Top of Supplied material

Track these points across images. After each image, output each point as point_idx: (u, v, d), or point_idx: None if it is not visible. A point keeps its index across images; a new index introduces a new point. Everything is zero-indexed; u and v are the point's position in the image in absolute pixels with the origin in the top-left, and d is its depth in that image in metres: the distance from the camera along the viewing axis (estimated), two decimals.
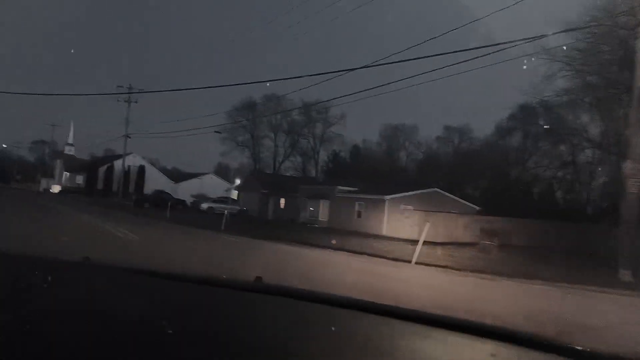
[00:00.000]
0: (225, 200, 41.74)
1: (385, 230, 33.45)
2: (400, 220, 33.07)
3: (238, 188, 53.47)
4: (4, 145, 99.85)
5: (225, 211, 23.61)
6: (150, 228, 19.25)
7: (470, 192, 58.13)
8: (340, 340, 1.35)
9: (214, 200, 46.01)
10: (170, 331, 1.21)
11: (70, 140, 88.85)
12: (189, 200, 52.43)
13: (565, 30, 19.44)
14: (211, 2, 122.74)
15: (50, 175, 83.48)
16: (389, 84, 19.03)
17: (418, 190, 37.49)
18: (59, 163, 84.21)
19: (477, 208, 40.37)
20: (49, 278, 1.56)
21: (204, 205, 44.80)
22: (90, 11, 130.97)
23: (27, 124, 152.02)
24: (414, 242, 23.40)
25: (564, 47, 21.00)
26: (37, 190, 73.87)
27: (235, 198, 51.32)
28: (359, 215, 36.48)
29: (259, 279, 1.98)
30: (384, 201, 34.71)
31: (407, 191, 36.81)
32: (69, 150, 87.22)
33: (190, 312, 1.47)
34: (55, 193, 68.84)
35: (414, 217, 31.94)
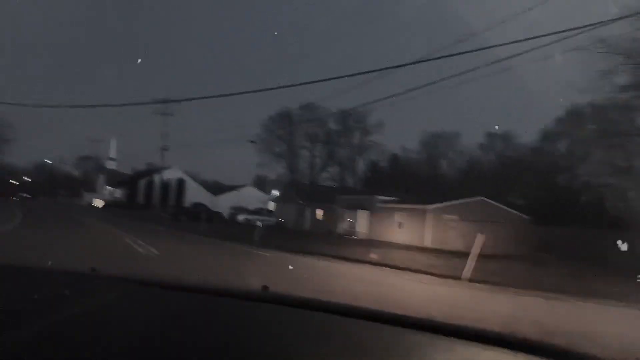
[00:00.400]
0: (261, 211, 40.87)
1: (428, 242, 31.73)
2: (444, 231, 31.29)
3: (275, 199, 52.75)
4: (46, 161, 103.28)
5: (258, 222, 22.52)
6: (177, 242, 18.25)
7: (515, 201, 55.56)
8: (347, 349, 1.34)
9: (251, 212, 45.29)
10: (170, 342, 1.26)
11: (112, 155, 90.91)
12: (227, 212, 52.10)
13: (627, 17, 17.36)
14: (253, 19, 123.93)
15: (93, 189, 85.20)
16: (429, 85, 17.42)
17: (463, 199, 35.50)
18: (101, 177, 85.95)
19: (526, 217, 38.03)
20: (53, 289, 1.61)
21: (241, 217, 44.12)
22: (130, 28, 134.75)
23: (74, 141, 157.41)
24: (460, 254, 21.70)
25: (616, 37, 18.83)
26: (80, 205, 75.52)
27: (272, 209, 50.49)
28: (400, 226, 34.83)
29: (265, 288, 1.94)
30: (426, 211, 32.96)
31: (451, 200, 34.91)
32: (111, 165, 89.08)
33: (191, 322, 1.45)
34: (98, 207, 70.12)
35: (460, 228, 30.11)
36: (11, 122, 47.26)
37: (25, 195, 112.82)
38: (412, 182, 60.56)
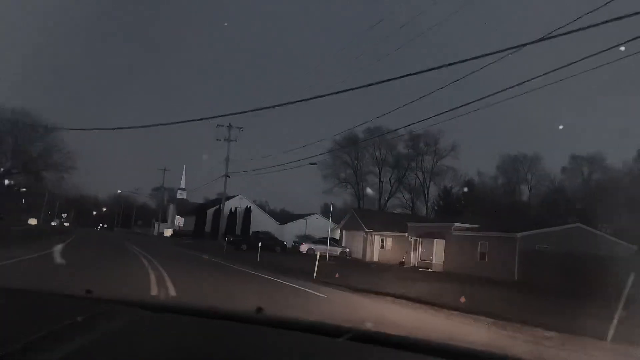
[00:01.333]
0: (326, 241, 37.90)
1: (517, 276, 27.26)
2: (536, 264, 26.71)
3: (342, 227, 49.84)
4: (119, 191, 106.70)
5: (318, 253, 19.49)
6: (213, 277, 15.27)
7: (607, 229, 49.70)
8: None
9: (314, 241, 42.39)
10: None
11: (182, 185, 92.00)
12: (292, 241, 49.99)
13: None
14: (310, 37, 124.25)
15: (164, 219, 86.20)
16: (511, 87, 13.53)
17: (556, 226, 30.71)
18: (171, 207, 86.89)
19: (633, 247, 32.47)
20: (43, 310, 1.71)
21: (303, 247, 41.31)
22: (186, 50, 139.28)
23: (151, 172, 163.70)
24: (564, 293, 17.54)
25: None
26: (149, 235, 76.45)
27: (338, 238, 47.40)
28: (483, 257, 30.53)
29: (260, 309, 1.91)
30: (514, 240, 28.56)
31: (543, 227, 30.25)
32: (180, 195, 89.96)
33: (186, 346, 1.46)
34: (167, 236, 70.63)
35: (555, 259, 25.51)
36: (73, 150, 47.95)
37: (103, 225, 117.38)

Bottom of Supplied material

** Assignment **
Write out the entries again word for word. Do not include the pictures.

** Exercise output **
Track these points across images. After each image, output each point as point_idx: (u, v, d), or point_idx: None if it is not visible. A point keeps its index across images; a new index introduces a new point. Everything is zero-indexed; u and v are the point's position in the image in absolute pixels with the origin in the top-left, and d is its depth in that image in metres: the distance from the camera along the viewing axis (estimated), two decimals.
[00:00.000]
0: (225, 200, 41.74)
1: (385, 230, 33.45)
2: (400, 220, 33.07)
3: (238, 188, 53.47)
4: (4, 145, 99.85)
5: (225, 211, 23.61)
6: (150, 228, 19.25)
7: (470, 192, 58.13)
8: (340, 340, 1.35)
9: (214, 200, 46.01)
10: (170, 331, 1.21)
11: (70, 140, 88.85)
12: (189, 200, 52.43)
13: (565, 30, 19.44)
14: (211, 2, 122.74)
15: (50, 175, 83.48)
16: (389, 84, 19.03)
17: (418, 190, 37.49)
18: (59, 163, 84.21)
19: (477, 208, 40.37)
20: (49, 278, 1.56)
21: (204, 205, 44.80)
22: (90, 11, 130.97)
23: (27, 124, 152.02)
24: (414, 242, 23.40)
25: (564, 47, 21.00)
26: (37, 190, 73.87)
27: (235, 198, 51.32)
28: (359, 215, 36.48)
29: (259, 279, 1.98)
30: (384, 201, 34.71)
31: (407, 191, 36.81)
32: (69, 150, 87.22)
33: (190, 312, 1.47)
34: (55, 193, 68.84)
35: (414, 217, 31.94)
[00:00.400]
0: (261, 211, 40.87)
1: (428, 242, 31.73)
2: (444, 231, 31.29)
3: (275, 199, 52.75)
4: (46, 161, 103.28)
5: (258, 222, 22.52)
6: (177, 242, 18.25)
7: (515, 201, 55.56)
8: (347, 349, 1.34)
9: (251, 212, 45.29)
10: (170, 342, 1.26)
11: (112, 155, 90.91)
12: (227, 212, 52.10)
13: (627, 17, 17.36)
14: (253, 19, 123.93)
15: (93, 189, 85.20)
16: (429, 85, 17.42)
17: (463, 199, 35.50)
18: (101, 177, 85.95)
19: (526, 217, 38.03)
20: (53, 289, 1.61)
21: (241, 217, 44.12)
22: (130, 28, 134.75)
23: (74, 141, 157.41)
24: (460, 254, 21.70)
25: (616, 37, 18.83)
26: (80, 205, 75.52)
27: (272, 209, 50.49)
28: (400, 226, 34.83)
29: (265, 288, 1.94)
30: (426, 211, 32.96)
31: (451, 200, 34.91)
32: (111, 165, 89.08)
33: (191, 322, 1.45)
34: (98, 207, 70.12)
35: (460, 228, 30.11)
36: (11, 122, 47.26)
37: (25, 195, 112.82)
38: (412, 182, 60.56)
[00:01.333]
0: (326, 241, 37.90)
1: (517, 276, 27.26)
2: (536, 264, 26.71)
3: (342, 227, 49.84)
4: (119, 191, 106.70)
5: (318, 253, 19.49)
6: (213, 277, 15.27)
7: (607, 229, 49.70)
8: None
9: (314, 241, 42.39)
10: None
11: (182, 185, 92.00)
12: (292, 241, 49.99)
13: None
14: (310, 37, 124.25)
15: (164, 219, 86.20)
16: (511, 87, 13.53)
17: (556, 226, 30.71)
18: (171, 207, 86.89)
19: (633, 247, 32.47)
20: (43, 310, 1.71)
21: (303, 247, 41.31)
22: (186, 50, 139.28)
23: (151, 172, 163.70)
24: (564, 293, 17.54)
25: None
26: (149, 235, 76.45)
27: (338, 238, 47.40)
28: (483, 257, 30.53)
29: (260, 309, 1.91)
30: (514, 240, 28.56)
31: (543, 227, 30.25)
32: (180, 195, 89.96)
33: (186, 346, 1.46)
34: (167, 236, 70.63)
35: (555, 259, 25.51)
36: (73, 150, 47.95)
37: (103, 225, 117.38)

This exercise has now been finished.